So the right fix might involve putting the portal into PORTAL_FAILED
state rather than just zapping it completely.
        regards, tom lane


Re: bug w/ cursors and savepoints

From
Alvaro Herrera
Date:
On Tue, Jan 25, 2005 at 12:32:57PM -0500, Tom Lane wrote:

> So the right fix might involve putting the portal into PORTAL_FAILED
> state rather than just zapping it completely.

Strangely, the code comes up simpler after the fix.  Patch attached.
Regression test pass.  Additionaly I tried both cases mentioned in this
thread; maybe it's worthy to add tests for them too.

alvherre=# begin;
BEGIN
alvherre=# savepoint x;
SAVEPOINT
alvherre=# create table abc (a int);
CREATE TABLE
alvherre=# insert into abc values (5);
INSERT 33616 1
alvherre=# declare foo cursor for select * from abc;
DECLARE CURSOR
alvherre=# rollback to x;
ROLLBACK
alvherre=# fetch from foo; -- hits an Assert()
ERROR:  no existe el cursor «foo»
alvherre=# commit;
ROLLBACK
alvherre=# begin;
BEGIN
alvherre=# declare c cursor for select 1 union all select 2;
DECLARE CURSOR
alvherre=# savepoint x;
SAVEPOINT
alvherre=# fetch from c;
 ?column?
----------
        1
(1 fila)

alvherre=# rollback to x;
ROLLBACK
alvherre=# fetch from c;
 ?column?
----------
        2
(1 fila)

alvherre=# commit;
COMMIT

--
Alvaro Herrera (<alvherre[@]dcc.uchile.cl>)
"The ability to monopolize a planet is insignificant
next to the power of the source"

Attachment

Re: bug w/ cursors and savepoints

From
Alvaro Herrera
Date:
On Tue, Jan 25, 2005 at 03:14:07PM -0300, Alvaro Herrera wrote:
> On Tue, Jan 25, 2005 at 12:32:57PM -0500, Tom Lane wrote:
> 
> > So the right fix might involve putting the portal into PORTAL_FAILED
> > state rather than just zapping it completely.

══════

◆ **Written tasks**
A. Answer each of these from the cursors-and-savepoints thread:
(i) Which state does the quoted suggestion propose putting the portal into?
(ii) How does the code come out after the fix, according to the first reply?
(iii) In the second session shown, what value does the final "fetch from c" return?
B. Write the next part of the cursors-and-savepoints thread, starting after its last quoted line.
The lines after the thread are separate material.

◆ **Source data**
══════

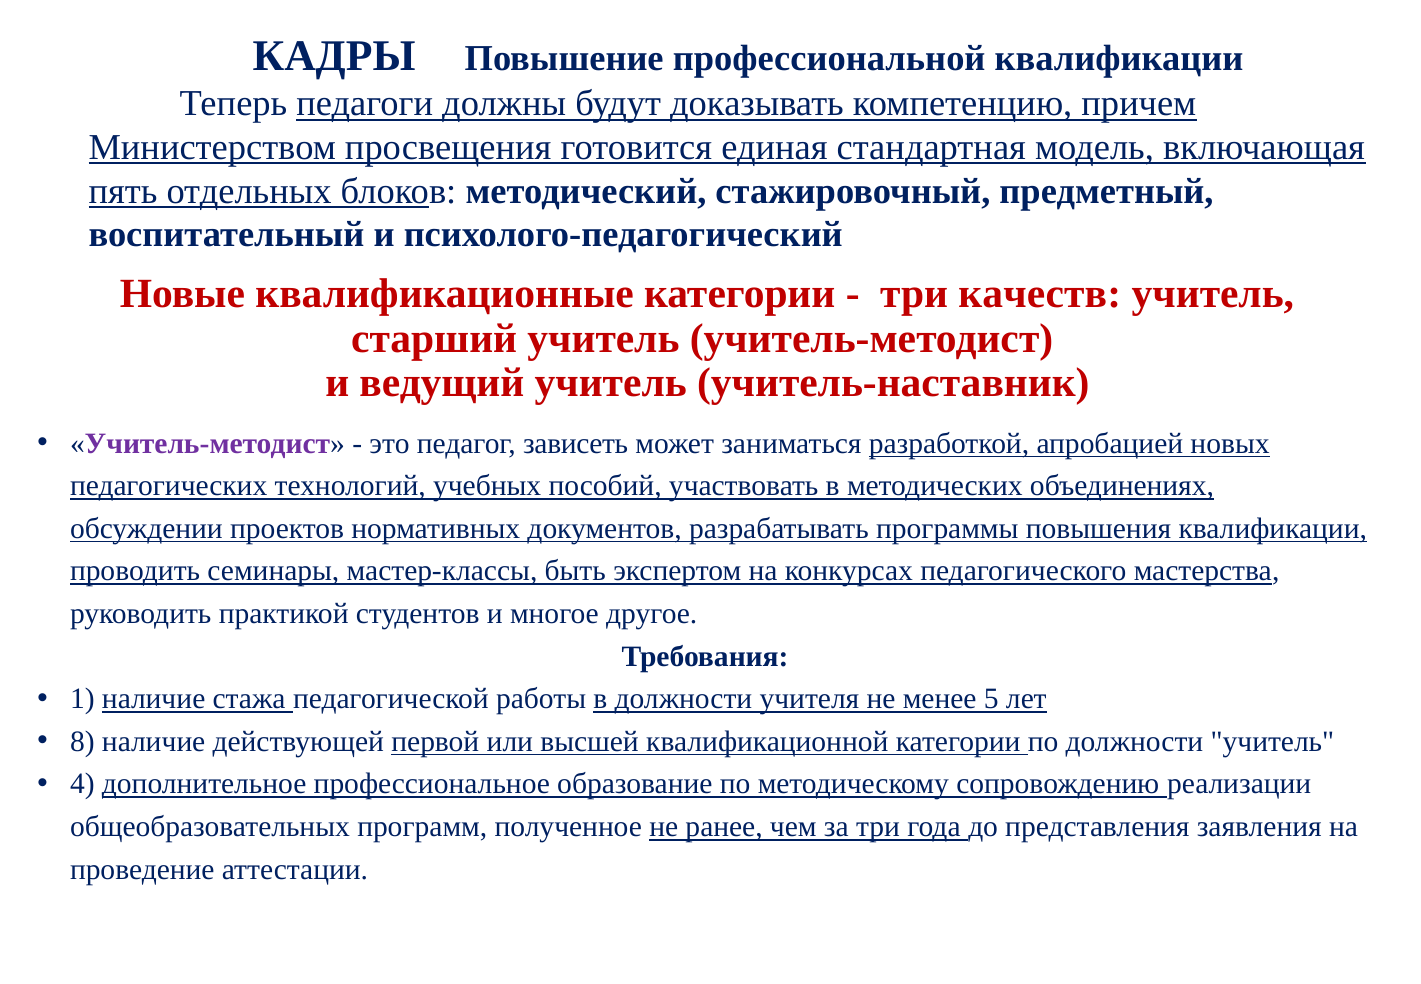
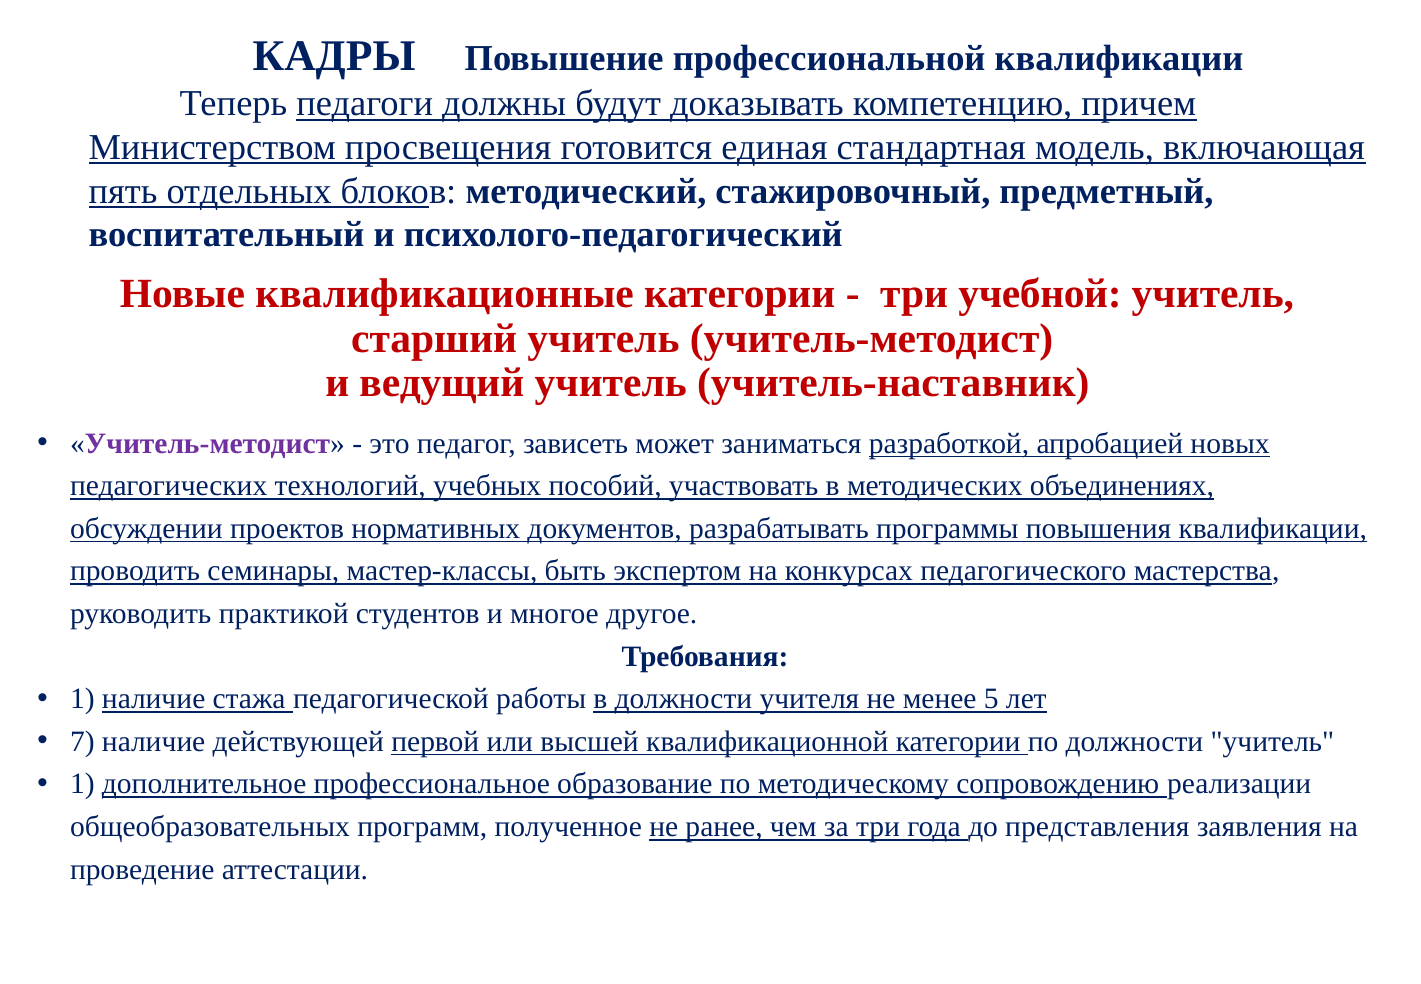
качеств: качеств -> учебной
8: 8 -> 7
4 at (82, 784): 4 -> 1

══════

◆ **Answers for this exercise**
A.
(i) PORTAL_FAILED
(ii) Simpler
(iii) 2

B.
> 
> Strangely, the code comes up simpler after the fix.  Patch attached.

I forgot to mention that I looked at AtAbort_Portals and that while it
has the same test to change the state of an active portal, it's probably
safe to assume that no cursor will be allowed to run from that point on.

Now that I think of it, maybe it's a good idea to add a comment saying
why is that the case.

-- 
Alvaro Herrera (<alvherre[@]dcc.uchile.cl>)
"When the proper man does nothing (wu-wei),
his thought is felt ten thousand miles." (Lao Tse)


Re: bug w/ cursors and savepoints

From
Tom Lane
Date:
Alvaro Herrera <alvherre@dcc.uchile.cl> writes:
> !         if (portal->status == PORTAL_ACTIVE)
>               portal->status = PORTAL_FAILED;

> !         if (portal->status == PORTAL_ACTIVE || portal->status == PORTAL_READY)
>               portal->status = PORTAL_FAILED;

I don't think you actually need that change, since you're going to
unconditionally close the portal below.  The case for PORTAL_ACTIVE
is just there to dodge the sanity check in PortalDrop.

The routine's comments need a bit of work too.  Otherwise it seems OK.
Neil or anyone else --- see an issue here?
        regards, tom lane


Re: bug w/ cursors and savepoints

From
Neil Conway
Date:
Tom Lane wrote:
> The routine's comments need a bit of work too.  Otherwise it seems OK.
> Neil or anyone else --- see an issue here?

The policy will now be: cursor creation is transaction, but cursor state 
modifications (FETCH) are non-transactional -- right? I wonder if it 
wouldn't be more consistent to make cursor deletion (CLOSE) 
transactional as well -- so that a CLOSE in an aborted subtransaction 
would not actually destroy the cursor.

Other than that, I think there ought to be some user-level documentation 
for how cursors and savepoints interact, and some regression tests for 
this behavior, but I'm happy to add that myself if no one beats me to it.

-Neil


Re: bug w/ cursors and savepoints

From
Alvaro Herrera
Date:
On Wed, Jan 26, 2005 at 03:33:07PM +1100, Neil Conway wrote:
> Tom Lane wrote:
> >The routine's comments need a bit of work too.  Otherwise it seems OK.
> >Neil or anyone else --- see an issue here?
> 
> The policy will now be: cursor creation is transaction, but cursor state 
> modifications (FETCH) are non-transactional -- right? I wonder if it 
> wouldn't be more consistent to make cursor deletion (CLOSE) 
> transactional as well -- so that a CLOSE in an aborted subtransaction 
> would not actually destroy the cursor.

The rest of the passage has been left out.